It's a tough economy out there, even for a kid. And many parents are wondering how to broach the subject.
Should they shield their children from the hard times and spend like there's no tomorrow? Or is it better to share the reality that more families — often their own — simply can't have it all, even at Christmas? It can be a real dilemma.
"I've explained the situation, and I've also avoided it," says Mimi Chacin, a mom and business owner in Miami whose husband lost his job in advertising. The family is doing okay. And in fact, the children's cooking classes Chacin teaches have remained full so far — a sign, she says, that many parents are still willing to spend on some extras for their kids.
But in their own household, she and her husband are still having to cut back — on travel during the holidays, for instance.
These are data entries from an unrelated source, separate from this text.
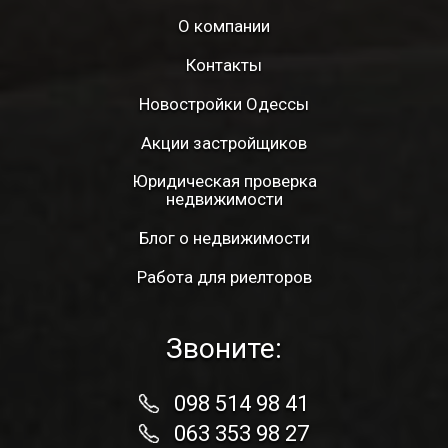
О компании
Контакты
Новостройки Одессы
Акции застройщиков
Юридическая проверка
недвижимости
Блог о недвижимости
Работа для риелторов
Звоните:
098 514 98 41
063 353 98 27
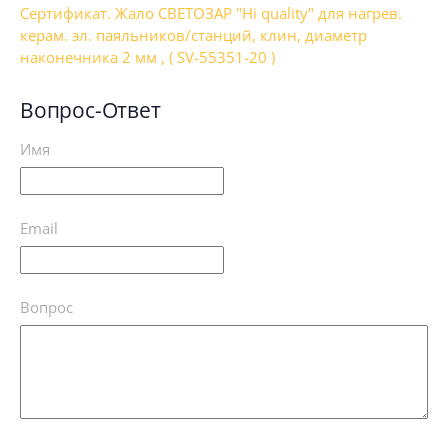
Сертификат. Жало СВЕТОЗАР "Hi quality" для нагрев.
керам. эл. паяльников/станций, клин, диаметр
наконечника 2 мм , ( SV-55351-20 )
Вопрос-Ответ
Имя
Email
Вопрос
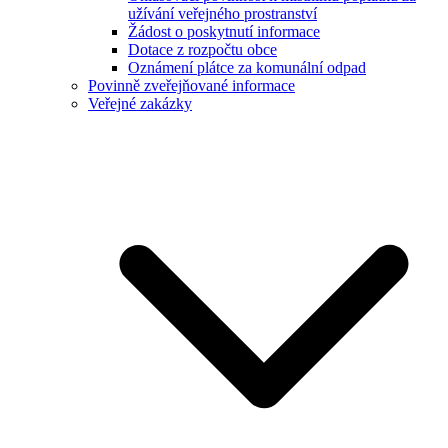
užívání veřejného prostranství
Žádost o poskytnutí informace
Dotace z rozpočtu obce
Oznámení plátce za komunální odpad
Povinně zveřejňované informace
Veřejné zakázky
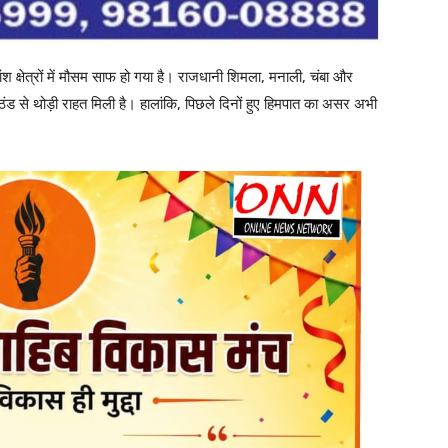
 क्षेत्रों में मौसम साफ हो गया है। राजधानी शिमला, मनाली, चंबा और
ो ठंड से थोड़ी राहत मिली है। हालांकि, पिछले दिनों हुए हिमपात का असर अभी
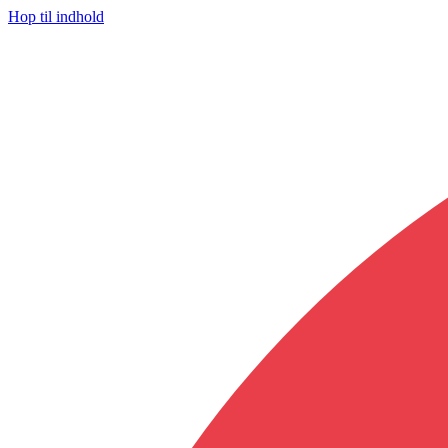
Hop til indhold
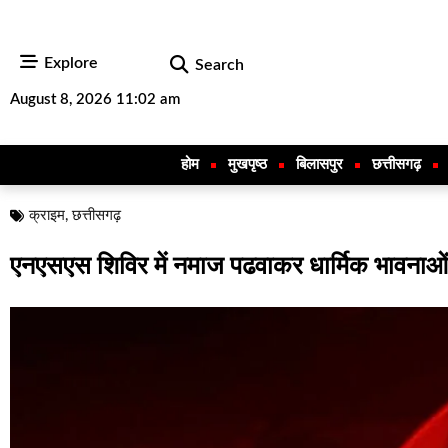
Explore
Search
August 8, 2026 11:02 am
होम
मुखपृष्ठ
बिलासपुर
छत्तीसगढ़
क्राइम
,
छत्तीसगढ़
एनएसएस शिविर में नमाज पढवाकर धार्मिक भावनाओ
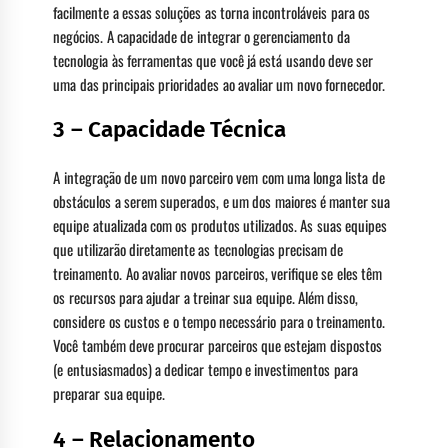
facilmente a essas soluções as torna incontroláveis para os
negócios. A capacidade de integrar o gerenciamento da
tecnologia às ferramentas que você já está usando deve ser
uma das principais prioridades ao avaliar um novo fornecedor.
3 – Capacidade Técnica
A integração de um novo parceiro vem com uma longa lista de
obstáculos a serem superados, e um dos maiores é manter sua
equipe atualizada com os produtos utilizados. As suas equipes
que utilizarão diretamente as tecnologias precisam de
treinamento. Ao avaliar novos parceiros, verifique se eles têm
os recursos para ajudar a treinar sua equipe. Além disso,
considere os custos e o tempo necessário para o treinamento.
Você também deve procurar parceiros que estejam dispostos
(e entusiasmados) a dedicar tempo e investimentos para
preparar sua equipe.
4 – Relacionamento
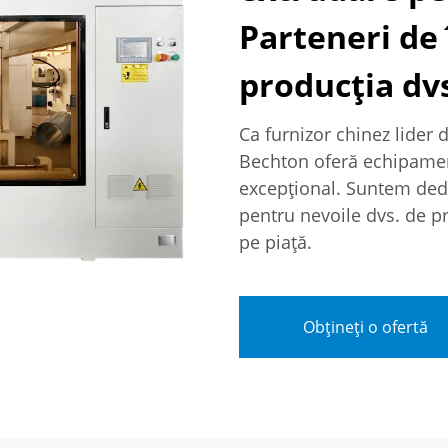
Parteneri de
producția dvs
Ca furnizor chinez lider d
Bechton oferă echipament
excepțional. Suntem dedica
pentru nevoile dvs. de pr
pe piață.
Obțineți o ofertă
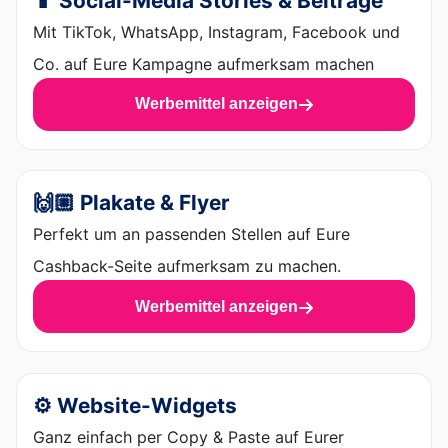
📱 Social-Media Stories & Beiträge
Mit TikTok, WhatsApp, Instagram, Facebook und
Co. auf Eure Kampagne aufmerksam machen
Werbemittel anzeigen
🙌🏼 Plakate & Flyer
Perfekt um an passenden Stellen auf Eure
Cashback-Seite aufmerksam zu machen.
Werbemittel anzeigen
⚙️ Website-Widgets
Ganz einfach per Copy & Paste auf Eurer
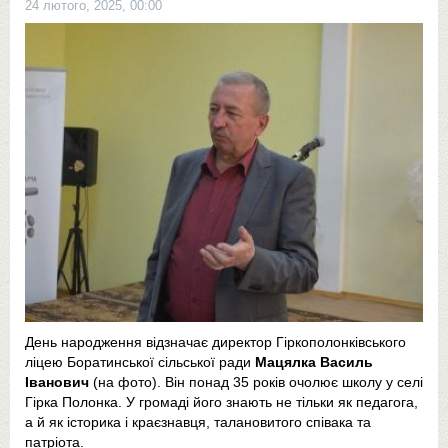
24 лютого, 2025, 00:00
День народження відзначає директор Гіркополонківського
ліцею Боратинської сільської ради
Мацялка Василь
Іванович
(на фото). Він понад 35 років очолює школу у селі
Гірка Полонка. У громаді його знають не тільки як педагога,
а й як історика і краєзнавця, талановитого співака та
патріота.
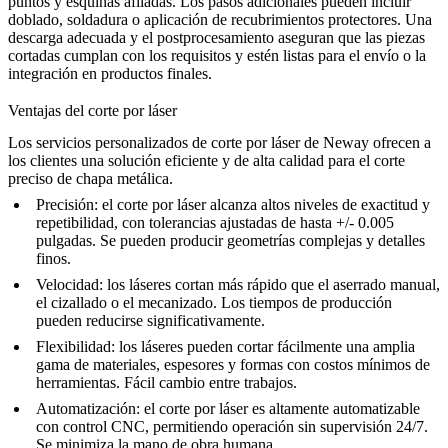
puntos y esquinas afiladas. Los pasos adicionales pueden incluir
doblado, soldadura o aplicación de recubrimientos protectores. Una
descarga adecuada y el
postprocesamiento
aseguran que las piezas
cortadas cumplan con los requisitos y estén listas para el envío o la
integración en productos finales.
Ventajas del corte por láser
Los servicios personalizados de corte por láser de Neway ofrecen a
los clientes una solución eficiente y de alta calidad para el corte
preciso de chapa metálica.
Precisión: el corte por láser alcanza altos niveles de exactitud y
repetibilidad, con tolerancias ajustadas de hasta +/- 0.005
pulgadas. Se pueden producir geometrías complejas y detalles
finos.
Velocidad: los láseres cortan más rápido que el aserrado manual,
el cizallado o el mecanizado. Los tiempos de producción
pueden reducirse significativamente.
Flexibilidad: los láseres pueden cortar fácilmente una amplia
gama de materiales, espesores y formas con costos mínimos de
herramientas. Fácil cambio entre trabajos.
Automatización: el corte por láser es altamente automatizable
con control CNC, permitiendo operación sin supervisión 24/7.
Se minimiza la mano de obra humana.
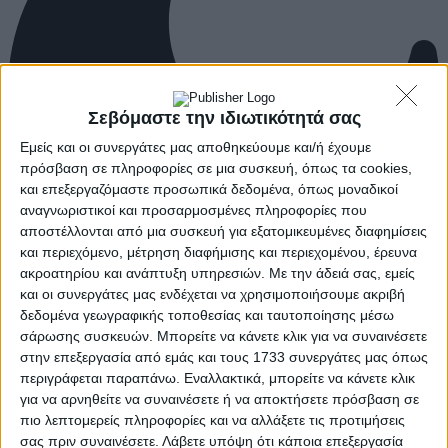
Σεβόμαστε την ιδιωτικότητά σας
Εμείς και οι συνεργάτες μας αποθηκεύουμε και/ή έχουμε
πρόσβαση σε πληροφορίες σε μια συσκευή, όπως τα cookies,
και επεξεργαζόμαστε προσωπικά δεδομένα, όπως μοναδικοί
αναγνωριστικοί και προσαρμοσμένες πληροφορίες που
αποστέλλονται από μια συσκευή για εξατομικευμένες διαφημίσεις
και περιεχόμενο, μέτρηση διαφήμισης και περιεχομένου, έρευνα
ακροατηρίου και ανάπτυξη υπηρεσιών.
Με την άδειά σας, εμείς
και οι συνεργάτες μας ενδέχεται να χρησιμοποιήσουμε ακριβή
δεδομένα γεωγραφικής τοποθεσίας και ταυτοποίησης μέσω
σάρωσης συσκευών. Μπορείτε να κάνετε κλικ για να συναινέσετε
στην επεξεργασία από εμάς και τους 1733 συνεργάτες μας όπως
περιγράφεται παραπάνω. Εναλλακτικά, μπορείτε να κάνετε κλικ
για να αρνηθείτε να συναινέσετε ή να αποκτήσετε πρόσβαση σε
πιο λεπτομερείς πληροφορίες και να αλλάξετε τις προτιμήσεις
σας πριν συναινέσετε.
Λάβετε υπόψη ότι κάποια επεξεργασία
"I find myself not wanting to put them under that stress, but also sitting down and explaining that things aren't easy for anybody right now," Chacin says of her sons, ages 9 and 4.
Retailers that focus on teens and children, among them Abercrombie & Fitch, American Eagle Outfitters and the Children's Place, all reported a drop in sales in November compared with a year earlier. Department stores also reported lower sales for the month, though retailer Bon-Ton Stores Inc. said children's wear was among its strongest performers.
For that reason, some retailers are stocking up this season on items for teens and children — the idea being that, if parents are going to spend money, it'll be on their kids.
J.C. Penney Co., for instance, is putting a special focus on its juniors department, says John Tighe, a company vice president who oversees that portion of the business.
"We consider the teen an influencer within the family," Tighe says, referring to market research that has shown that teens — at least in better times — have been able to persuade their parents to make purchases of all kinds, from clothing to computers and TVs.
Indeed, some businesses that provide goods and services for children report that they're doing relatively well — and some have even seen an increase in profits.
Lisa Jacobson, the chief executive of Inspirica, a tutoring company that caters to wealthier families, says she was surprised when she found that September was her best month financially in 25 years of business.
"It seemed very odd to me," she says. But when she spoke to parents, she found that, in this economy, many of them were more focused than ever on their children doing well in school.
"I really do think that, overall, it's the last thing people drop," she says of the money parents spend on their children.
Michal Ann Strahilevitz, a professor of marketing and consumer behavior at Golden Gate University in San Francisco, says that as children get older, it's important for parents to talk openly about what their families can and can't afford — and to make it a life lesson, of sorts.
"Money is not the best way to show love to children," Strahilevitz says. "So if you need to cut back on spending, think about other nonmonetary ways to make the holidays special for you and your family."
Darren Wallis, a dad in Webster Groves, Mo., says he and his wife have tried to do that with their sons, ages 10, 8 and 4, even though the family is financially stable right now.
In recent weeks, his older boys have been going through advertising circulars and making their holiday wish lists. "They do go with that everything-and-the-kitchen-sink approach," says Wallis, who works in agribusiness.
But when Wallis asked his boys to include prices and total them up, even his older son was a bit shocked that his wish list came to $904.
Wallis and his wife decided to use it as an opportunity to talk about what that money could buy — "Here's how many tanks of gas that would be. Here's how many trips to the grocery store."
"We wanted them to have some real-world practicality," Wallis says.